**YOUR ASSIGNMENT:** Omit every picture and output the rest of the records exactly as they are.

**Page-level text extractions:**
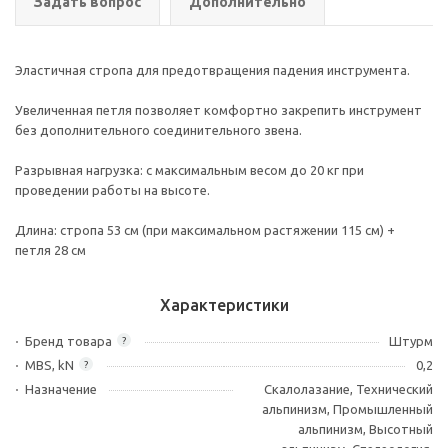
Задать вопрос
Дополнительно
Эластичная стропа для предотвращения падения инструмента.
Увеличенная петля позволяет комфортно закрепить инструмент
без дополнительного соединительного звена.
Разрывная нагрузка: с максимальным весом до 20 кг при
проведении работы на высоте.
Длина: стропа 53 см (при максимальном растяжении 115 см) +
петля 28 см
Характеристики
Бренд товара
Штурм
?
MBS, kN
0,2
?
Назначение
Скалолазание, Технический
альпинизм, Промышленный
альпинизм, Высотный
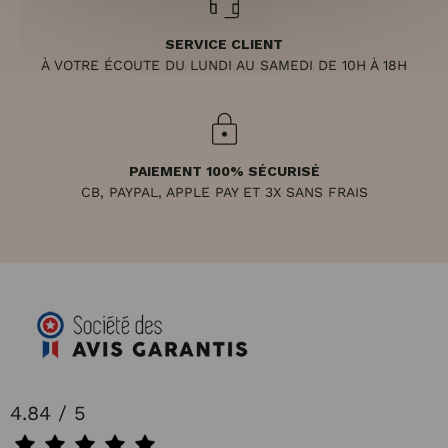
SERVICE CLIENT
À VOTRE ÉCOUTE DU LUNDI AU SAMEDI DE 10H À 18H
PAIEMENT 100% SÉCURISÉ
CB, PAYPAL, APPLE PAY ET 3X SANS FRAIS
4.84 / 5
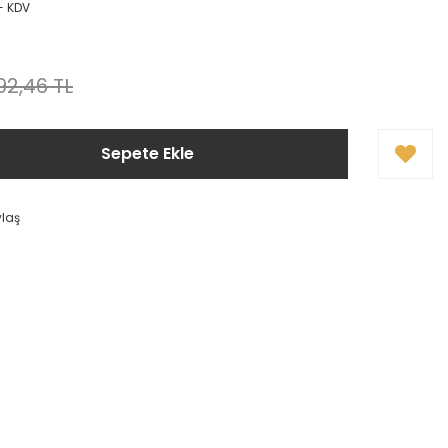
+ KDV
192,46 TL
Sepete Ekle
ylaş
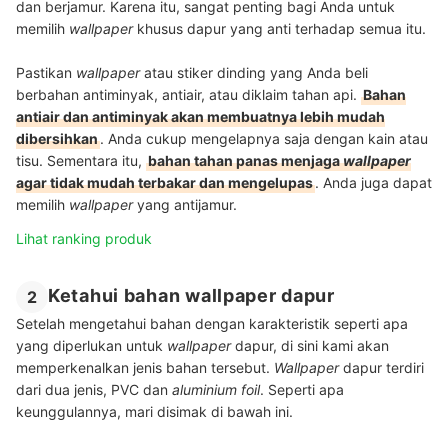
dan berjamur. Karena itu, sangat penting bagi Anda untuk
memilih
wallpaper
khusus dapur yang anti terhadap semua itu.
Pastikan
wallpaper
atau stiker dinding yang Anda beli
berbahan antiminyak, antiair, atau diklaim tahan api.
Bahan
antiair dan antiminyak akan membuatnya lebih mudah
dibersihkan
. Anda cukup mengelapnya saja dengan kain atau
tisu. Sementara itu,
bahan tahan panas menjaga
wallpaper
agar tidak mudah terbakar dan mengelupas
. Anda juga dapat
memilih
wallpaper
yang antijamur.
Lihat ranking produk
Ketahui bahan wallpaper dapur
2
Setelah mengetahui bahan dengan karakteristik seperti apa
yang diperlukan untuk
wallpaper
dapur, di sini kami akan
memperkenalkan jenis bahan tersebut.
Wallpaper
dapur terdiri
dari dua jenis, PVC dan
aluminium foil
. Seperti apa
keunggulannya, mari disimak di bawah ini.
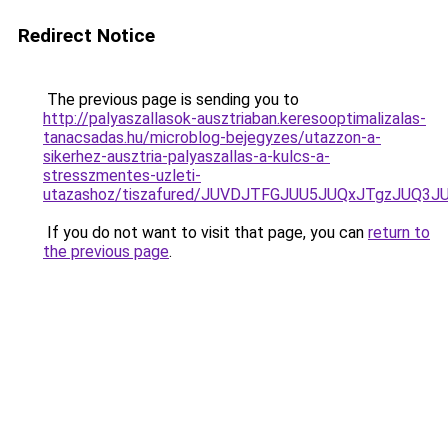
Redirect Notice
The previous page is sending you to
http://palyaszallasok-ausztriaban.keresooptimalizalas-
tanacsadas.hu/microblog-bejegyzes/utazzon-a-
sikerhez-ausztria-palyaszallas-a-kulcs-a-
stresszmentes-uzleti-
utazashoz/tiszafured/JUVDJTFGJUU5JUQxJTgzJUQ
If you do not want to visit that page, you can
return to
the previous page
.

**RESULT FOR THIS EXERCISE:**
Задать вопрос
Дополнительно
Эластичная стропа для предотвращения падения инструмента.
Увеличенная петля позволяет комфортно закрепить инструмент
без дополнительного соединительного звена.
Разрывная нагрузка: с максимальным весом до 20 кг при
проведении работы на высоте.
Длина: стропа 53 см (при максимальном растяжении 115 см) +
петля 28 см
Характеристики
Бренд товара
Штурм
?
MBS, kN
0,2
?
Назначение
Скалолазание, Технический
альпинизм, Промышленный
альпинизм, Высотный
SERVICE CLIENT
À VOTRE ÉCOUTE DU LUNDI AU SAMEDI DE 10H À 18H
PAIEMENT 100% SÉCURISÉ
CB, PAYPAL, APPLE PAY ET 3X SANS FRAIS
4.84 / 5
+ KDV
192,46 TL
Sepete Ekle
ylaş
dan berjamur. Karena itu, sangat penting bagi Anda untuk
memilih
wallpaper
khusus dapur yang anti terhadap semua itu.
Pastikan
wallpaper
atau stiker dinding yang Anda beli
berbahan antiminyak, antiair, atau diklaim tahan api.
Bahan
antiair dan antiminyak akan membuatnya lebih mudah
dibersihkan
. Anda cukup mengelapnya saja dengan kain atau
tisu. Sementara itu,
bahan tahan panas menjaga
wallpaper
agar tidak mudah terbakar dan mengelupas
. Anda juga dapat
memilih
wallpaper
yang antijamur.
Lihat ranking produk
Ketahui bahan wallpaper dapur
2
Setelah mengetahui bahan dengan karakteristik seperti apa
yang diperlukan untuk
wallpaper
dapur, di sini kami akan
memperkenalkan jenis bahan tersebut.
Wallpaper
dapur terdiri
dari dua jenis, PVC dan
aluminium foil
. Seperti apa
keunggulannya, mari disimak di bawah ini.
Redirect Notice
The previous page is sending you to
http://palyaszallasok-ausztriaban.keresooptimalizalas-
tanacsadas.hu/microblog-bejegyzes/utazzon-a-
sikerhez-ausztria-palyaszallas-a-kulcs-a-
stresszmentes-uzleti-
utazashoz/tiszafured/JUVDJTFGJUU5JUQxJTgzJUQ
If you do not want to visit that page, you can
return to
the previous page
.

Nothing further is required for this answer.